El ajoblanco es una especie de sopa fría, que junto al gazpacho o el salmorejo gozan de gran popularidad en la comunidad andaluza, y en los últimos tiempos en toda España.
Se acostumbra a acompañar con uvas blancas bien dulces, enteras o cortadas a la mitad, aunque también es frecuente hacerlo con melón, trocitos de pescado, costrones de pan, salazones…



Ingredientes:
100 grs. de almendras crudas
70 grs. de miga de pan
1/2 cucharada de vinagre de jerez
50 ml. de aceite de oliva (5 cucharadas)
1 diente de ajo (reduciremos o aumentaremos según nuestro gusto)
Agua fría, más o menos 400 ml.
Sal




Con estas cantidades salen más o menos cuatro raciones que nos pueden servir como aperitivo, si queremos ponerlo como primer plato doblaremos las cantidades.
Aunque las uvas son su mejor acompañante, también lo serví con un hilo de aceite de oliva virgen y crujiente de jamón.
Para mi gusto, las almendras idóneas para este plato son las recién recolectadas, pero como seguramente nos resultarán difíciles de conseguir nos adaptaremos a las que encontramos comercializadas.
Las almendras las compré peladas, pero si viniesen con la piel, las tendríamos que escaldar en agua hirviendo para pelarlas fácilmente.
Las proporciones de los ingredientes están adaptadas a mi gusto, varían mucho de un cocinero a otro; hay quien les pone más almendra y menos miga, otros más miga y menos almendra, más o menos avinagrado, más espeso o más líquido... eso va en el gusto de cada uno.

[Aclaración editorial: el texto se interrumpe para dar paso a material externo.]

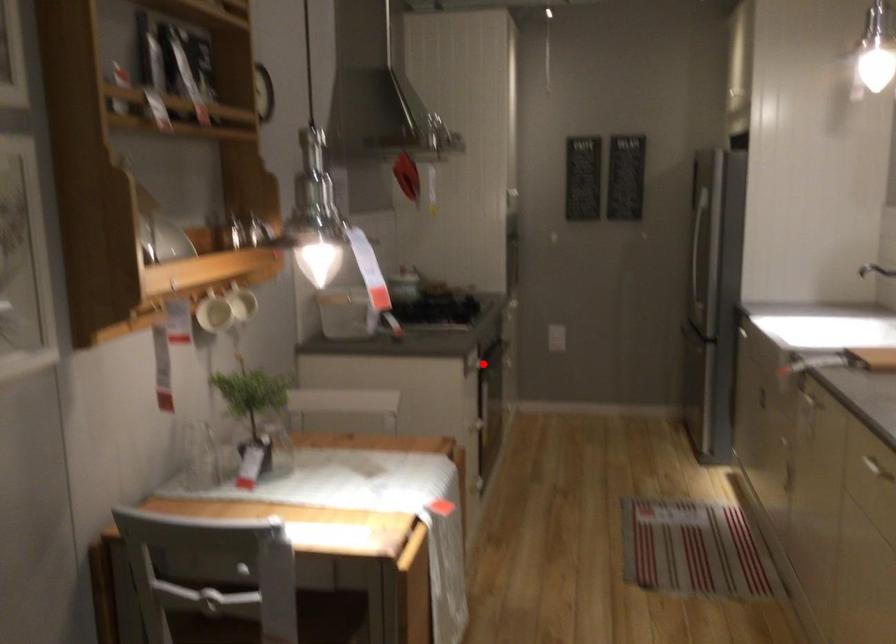
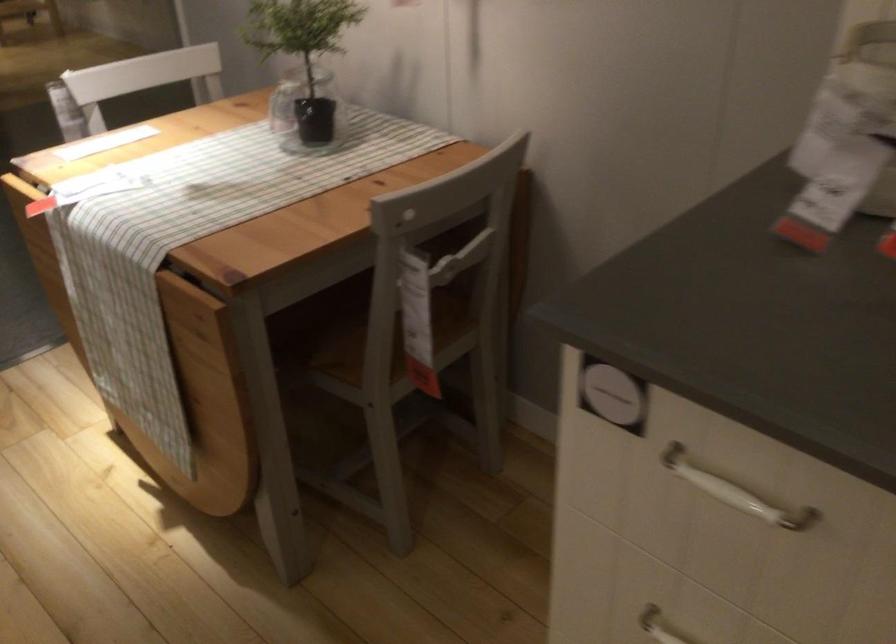
Question: I am providing you with two images of the same scene from different viewpoints. Image1 has a red point marked. In image2, the corresponding 3D location appears at what relative position? Reply with the corresponding letter.

Choices:
 (A) Closer
 (B) Farther

Answer: (A)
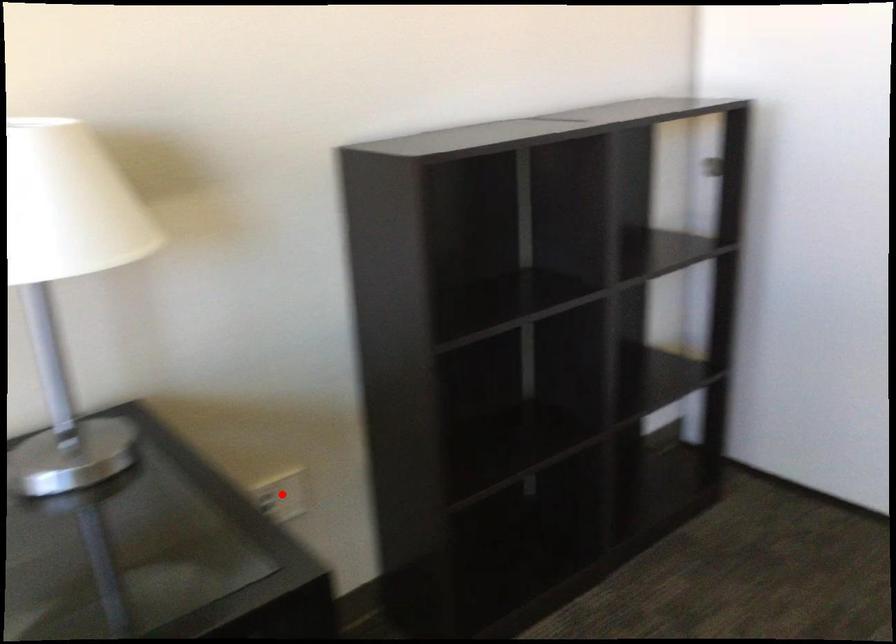
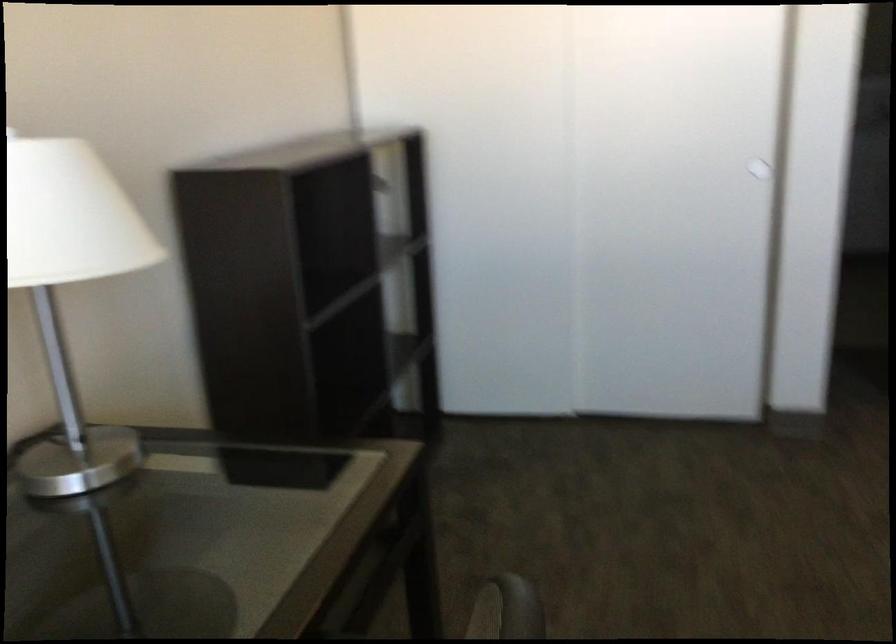
Question: I am providing you with two images of the same scene from different viewpoints. A red point is marked on the first image. Is the red point's position out of view in image 2?

Choices:
 (A) Yes
 (B) No

Answer: (A)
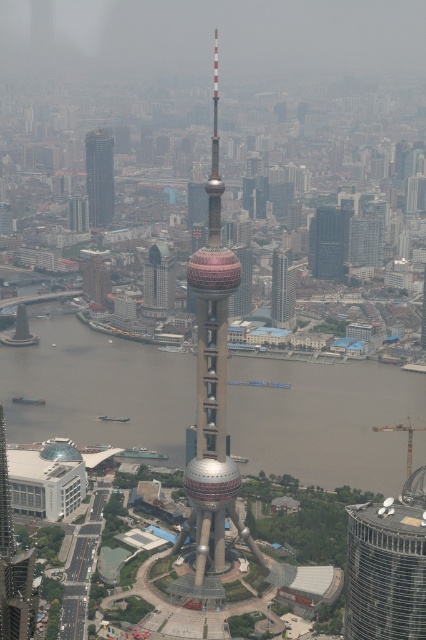
Can you confirm if matte glass building at center-left is smaller than matte brown building at center-left?

No, matte glass building at center-left is not smaller than matte brown building at center-left.

You are a GUI agent. You are given a task and a screenshot of the screen. Output one action in this format:
    pyautogui.click(x=<x>, y=<y>)
    Task: Click on the matte glass building at center-left
    
    Given the screenshot: What is the action you would take?
    pyautogui.click(x=158, y=280)

Find the location of a particular element. The width and height of the screenshot is (426, 640). matte glass building at center-left is located at coordinates (158, 280).

Where is `matte glass building at center-left`? matte glass building at center-left is located at coordinates (158, 280).

Does matte glass skyscraper at left have a lesser height compared to matte brown building at center-left?

No, matte glass skyscraper at left is not shorter than matte brown building at center-left.

Between matte glass skyscraper at left and matte brown building at center-left, which one is positioned higher?

Positioned higher is matte glass skyscraper at left.

Where is `matte glass skyscraper at left`? matte glass skyscraper at left is located at coordinates (100, 176).

Is dark gray glass skyscraper at center thinner than glassy silver skyscraper at center?

No, dark gray glass skyscraper at center is not thinner than glassy silver skyscraper at center.

Which is in front, point (317, 230) or point (282, 276)?

Point (282, 276) is in front.

From the picture: Who is more distant from viewer, (324, 252) or (288, 291)?

The point (324, 252) is behind.

You are a GUI agent. You are given a task and a screenshot of the screen. Output one action in this format:
    pyautogui.click(x=<x>, y=<y>)
    Task: Click on the dark gray glass skyscraper at center
    The width and height of the screenshot is (426, 640).
    Given the screenshot: What is the action you would take?
    pyautogui.click(x=328, y=241)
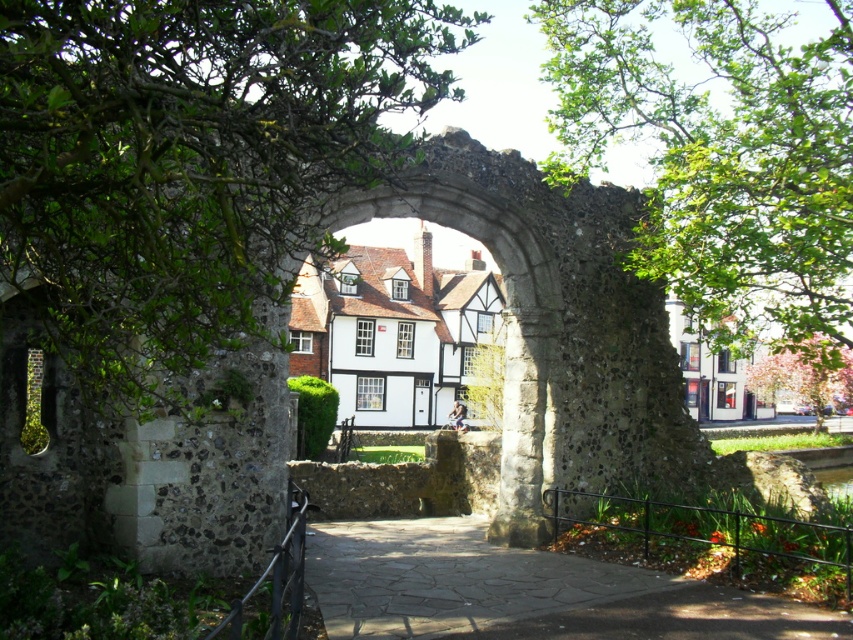
Question: Is green leafy tree at center thinner than paved stone path at center?

Choices:
 (A) no
 (B) yes

Answer: (B)

Question: Which object is closer to the camera taking this photo?

Choices:
 (A) green leafy tree at center
 (B) paved stone path at center

Answer: (A)

Question: Which object is farther from the camera taking this photo?

Choices:
 (A) paved stone path at center
 (B) green leafy tree at center

Answer: (A)

Question: Estimate the real-world distances between objects in this image. Which object is closer to the green leafy tree at center?

Choices:
 (A) pink blossoming tree at right
 (B) paved stone path at center
 (C) green leafy tree at upper right

Answer: (B)

Question: Can you confirm if green leafy tree at upper right is positioned below paved stone path at center?

Choices:
 (A) yes
 (B) no

Answer: (B)

Question: From the image, what is the correct spatial relationship of green leafy tree at center in relation to paved stone path at center?

Choices:
 (A) below
 (B) above

Answer: (B)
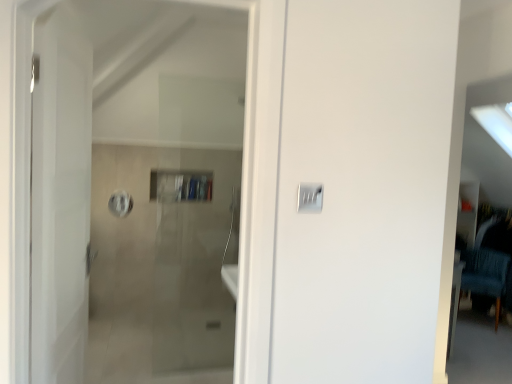
Find the location of a particular element. satin silver switch at center is located at coordinates (310, 198).

Locate an element on the screen. This screenshot has width=512, height=384. white glossy door at left is located at coordinates (60, 197).

Is blue fabric chair at right at the back of white glossy door at left?

No.

Does white glossy door at left touch blue fabric chair at right?

No, white glossy door at left is not beside blue fabric chair at right.

Considering the points (79, 290) and (482, 253), which point is behind, point (79, 290) or point (482, 253)?

The point (482, 253) is more distant.

Measure the distance from white glossy door at left to blue fabric chair at right.

white glossy door at left is 3.53 meters from blue fabric chair at right.

Which point is more forward, [302,183] or [478,275]?

The point [302,183] is closer.

From the image's perspective, is satin silver switch at center under blue fabric chair at right?

No.

Consider the image. Between satin silver switch at center and blue fabric chair at right, which one has more height?

With more height is blue fabric chair at right.

Is blue fabric chair at right surrounded by satin silver switch at center?

No, blue fabric chair at right is not inside satin silver switch at center.

From a real-world perspective, is white glossy door at left beneath satin silver switch at center?

Yes.

Consider the image. Is white glossy door at left turned away from satin silver switch at center?

No, white glossy door at left is not facing the opposite direction of satin silver switch at center.

From the image's perspective, relative to satin silver switch at center, is white glossy door at left above or below?

white glossy door at left is situated lower than satin silver switch at center in the image.

How far apart are white glossy door at left and satin silver switch at center?

A distance of 38.51 inches exists between white glossy door at left and satin silver switch at center.

The width and height of the screenshot is (512, 384). In order to click on door in front of the satin silver switch at center in this screenshot , I will do `click(60, 197)`.

Between satin silver switch at center and white glossy door at left, which one has smaller width?

Thinner between the two is satin silver switch at center.

Is satin silver switch at center not inside white glossy door at left?

Indeed, satin silver switch at center is completely outside white glossy door at left.

Looking at this image, which object is positioned more to the right, satin silver switch at center or white glossy door at left?

satin silver switch at center is more to the right.

Is blue fabric chair at right aimed at satin silver switch at center?

Yes, blue fabric chair at right is turned towards satin silver switch at center.

Would you say blue fabric chair at right is inside or outside satin silver switch at center?

blue fabric chair at right exists outside the volume of satin silver switch at center.

How far apart are blue fabric chair at right and satin silver switch at center?

They are 3.29 meters apart.

Is blue fabric chair at right far away from satin silver switch at center?

blue fabric chair at right is positioned a significant distance from satin silver switch at center.

At what (x,y) coordinates should I click in order to perform the action: click on furniture on the right of white glossy door at left. Please return your answer as a coordinate pair (x, y). The height and width of the screenshot is (384, 512). Looking at the image, I should click on coord(485,274).

Which object is wider, blue fabric chair at right or white glossy door at left?

blue fabric chair at right.

Is blue fabric chair at right not within white glossy door at left?

Yes.

Considering the sizes of objects blue fabric chair at right and white glossy door at left in the image provided, who is bigger, blue fabric chair at right or white glossy door at left?

With larger size is blue fabric chair at right.

Find the location of a particular element. The height and width of the screenshot is (384, 512). door that is above the blue fabric chair at right (from the image's perspective) is located at coordinates (60, 197).

Where is `furniture below the satin silver switch at center (from a real-world perspective)`? Image resolution: width=512 pixels, height=384 pixels. furniture below the satin silver switch at center (from a real-world perspective) is located at coordinates (485, 274).

Considering their positions, is satin silver switch at center positioned further to blue fabric chair at right than white glossy door at left?

white glossy door at left lies further to blue fabric chair at right than the other object.

Which object lies further to the anchor point white glossy door at left, satin silver switch at center or blue fabric chair at right?

blue fabric chair at right.

When comparing their distances from satin silver switch at center, does blue fabric chair at right or white glossy door at left seem closer?

The object closer to satin silver switch at center is white glossy door at left.

Estimate the real-world distances between objects in this image. Which object is closer to satin silver switch at center, white glossy door at left or blue fabric chair at right?

white glossy door at left lies closer to satin silver switch at center than the other object.

Which object lies further to the anchor point white glossy door at left, blue fabric chair at right or satin silver switch at center?

blue fabric chair at right lies further to white glossy door at left than the other object.

Considering their positions, is white glossy door at left positioned further to blue fabric chair at right than satin silver switch at center?

Among the two, white glossy door at left is located further to blue fabric chair at right.

The width and height of the screenshot is (512, 384). What are the coordinates of `light switch between white glossy door at left and blue fabric chair at right in the horizontal direction` in the screenshot? It's located at (310, 198).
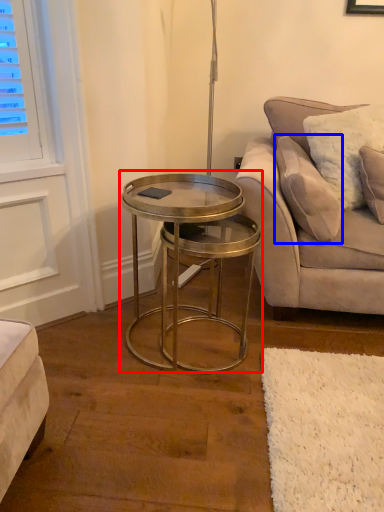
Question: Which of the following is the closest to the observer, coffee table (highlighted by a red box) or pillow (highlighted by a blue box)?

Choices:
 (A) coffee table
 (B) pillow

Answer: (A)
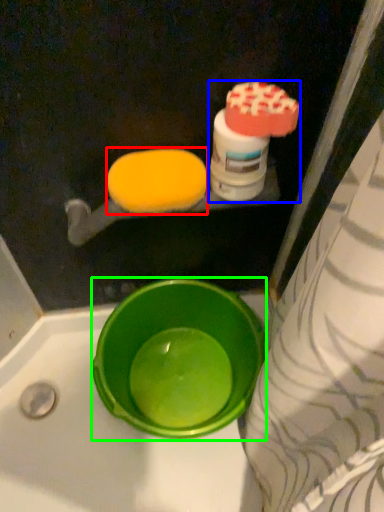
Question: Which object is positioned closest to food (highlighted by a red box)? Select from cleaning product (highlighted by a blue box) and basin (highlighted by a green box).

Choices:
 (A) cleaning product
 (B) basin

Answer: (A)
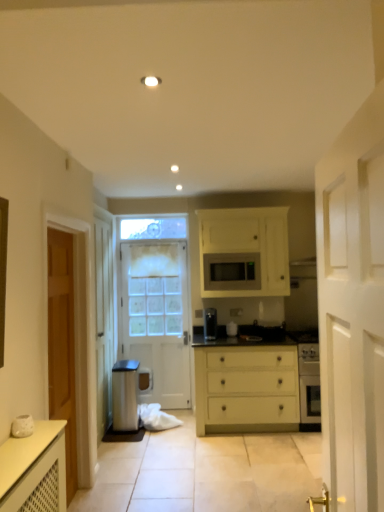
Question: Does matte yellow chest of drawers at center have a greater width compared to white wooden door at right, the 2th door viewed from the right?

Choices:
 (A) no
 (B) yes

Answer: (B)

Question: Is matte yellow chest of drawers at center to the right of white wooden door at right, which appears as the first door when viewed from the front, from the viewer's perspective?

Choices:
 (A) no
 (B) yes

Answer: (B)

Question: Is white wooden door at right, the 2th door viewed from the right, located within matte yellow chest of drawers at center?

Choices:
 (A) yes
 (B) no

Answer: (B)

Question: Is matte yellow chest of drawers at center with white wooden door at right, which appears as the first door when viewed from the front?

Choices:
 (A) yes
 (B) no

Answer: (B)

Question: Considering the relative sizes of matte yellow chest of drawers at center and white wooden door at right, placed as the 3th door when sorted from back to front, in the image provided, is matte yellow chest of drawers at center thinner than white wooden door at right, placed as the 3th door when sorted from back to front,?

Choices:
 (A) no
 (B) yes

Answer: (A)

Question: Is matte yellow chest of drawers at center shorter than white wooden door at right, the second door viewed from the left?

Choices:
 (A) no
 (B) yes

Answer: (B)

Question: Considering the relative sizes of matte black microwave at center and white wooden door at right, the 2th door viewed from the right, in the image provided, is matte black microwave at center taller than white wooden door at right, the 2th door viewed from the right,?

Choices:
 (A) no
 (B) yes

Answer: (A)

Question: Is matte black microwave at center smaller than white wooden door at right, the second door viewed from the left?

Choices:
 (A) no
 (B) yes

Answer: (B)

Question: Could white wooden door at right, the 2th door viewed from the right, be considered to be inside matte black microwave at center?

Choices:
 (A) yes
 (B) no

Answer: (B)

Question: Is white wooden door at right, the 2th door viewed from the right, at the back of matte black microwave at center?

Choices:
 (A) yes
 (B) no

Answer: (B)

Question: Is matte black microwave at center not close to white wooden door at right, the second door viewed from the left?

Choices:
 (A) no
 (B) yes

Answer: (B)

Question: Is matte black microwave at center not within white wooden door at right, which appears as the first door when viewed from the front?

Choices:
 (A) no
 (B) yes

Answer: (B)

Question: Can you confirm if white wooden door at right, placed as the 3th door when sorted from back to front, is shorter than matte black microwave at center?

Choices:
 (A) yes
 (B) no

Answer: (B)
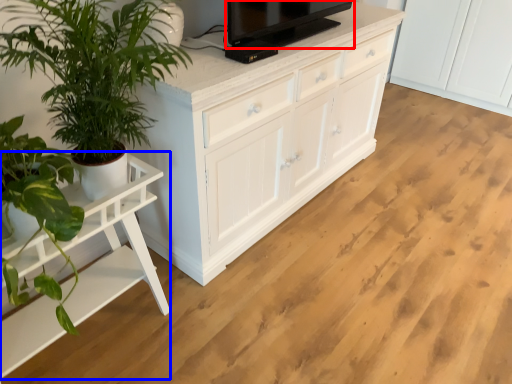
Question: Among these objects, which one is nearest to the camera, television (highlighted by a red box) or table (highlighted by a blue box)?

Choices:
 (A) television
 (B) table

Answer: (B)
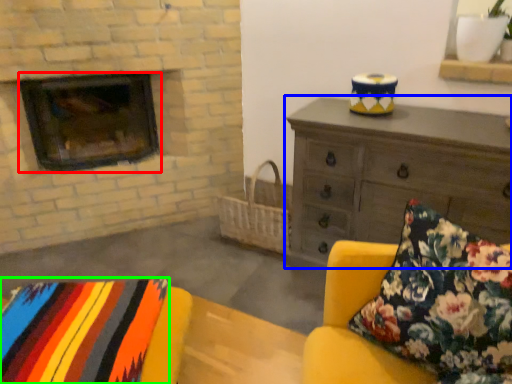
Question: Which is nearer to the wood burning stove (highlighted by a red box)? chest of drawers (highlighted by a blue box) or blanket (highlighted by a green box).

Choices:
 (A) chest of drawers
 (B) blanket

Answer: (A)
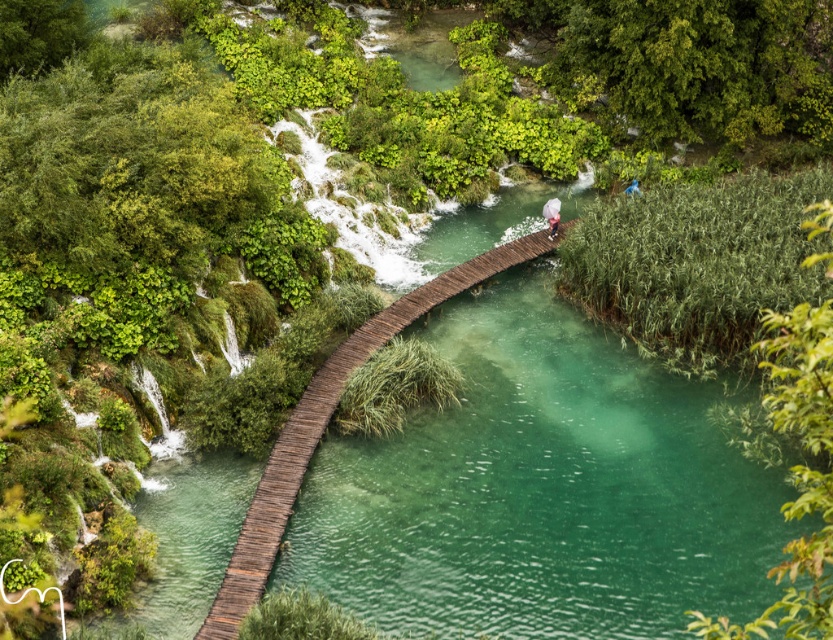
Question: Is the position of wooden bridge at center less distant than that of blue fabric person at upper center?

Choices:
 (A) yes
 (B) no

Answer: (A)

Question: Can you confirm if light pink fabric umbrella at center is positioned to the left of blue fabric person at upper center?

Choices:
 (A) yes
 (B) no

Answer: (A)

Question: Which point is closer to the camera?

Choices:
 (A) light pink fabric umbrella at center
 (B) wooden bridge at center

Answer: (B)

Question: Is wooden bridge at center bigger than blue fabric person at upper center?

Choices:
 (A) no
 (B) yes

Answer: (B)

Question: Which point appears closest to the camera in this image?

Choices:
 (A) (227, 611)
 (B) (556, 205)

Answer: (A)

Question: Which point appears closest to the camera in this image?

Choices:
 (A) (557, 198)
 (B) (288, 486)

Answer: (B)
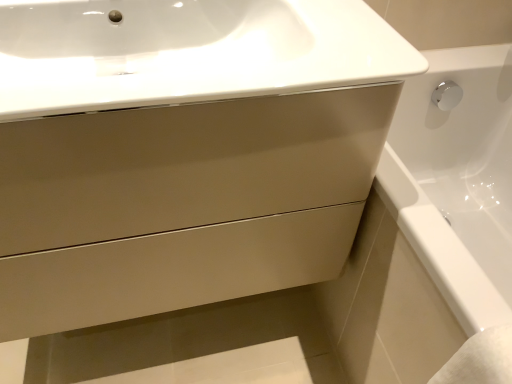
Question: From the image's perspective, does white glossy sink at upper center appear higher than matte beige drawer at center?

Choices:
 (A) no
 (B) yes

Answer: (B)

Question: Does white glossy sink at upper center have a smaller size compared to matte beige drawer at center?

Choices:
 (A) yes
 (B) no

Answer: (A)

Question: From a real-world perspective, is white glossy sink at upper center under matte beige drawer at center?

Choices:
 (A) yes
 (B) no

Answer: (B)

Question: Considering the relative sizes of white glossy sink at upper center and matte beige drawer at center in the image provided, is white glossy sink at upper center thinner than matte beige drawer at center?

Choices:
 (A) yes
 (B) no

Answer: (B)

Question: Is white glossy sink at upper center oriented towards matte beige drawer at center?

Choices:
 (A) no
 (B) yes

Remojamos la miga de pan en agua, la escurrimos un poco y la ponemos en el recipiente en el cual vamos a triturar todo; añadimos las almendras, el diente de ajo sin el germen, el aceite, el vinagre y la sal.
Trituramos hasta que nos quede una pasta homogénea, entonces empezamos a incorporarle el agua poco a poco, hasta obtener la consistencia deseada.
Probamos de sal y vinagre, si es necesario rectificamos.
Con un diente de ajo grande queda bastante fuerte, si no nos gusta con el sabor tan acentuado reduciremos la cantidad.
También lo podemos pasar por un colador o un chino si deseamos que nos quede con una textura más fina.
Lo dejamos reposar en la nevera varias horas para que se asienten los sabores.
Servimos fresquito, por eso es un plato idóneo para estos calores estivales.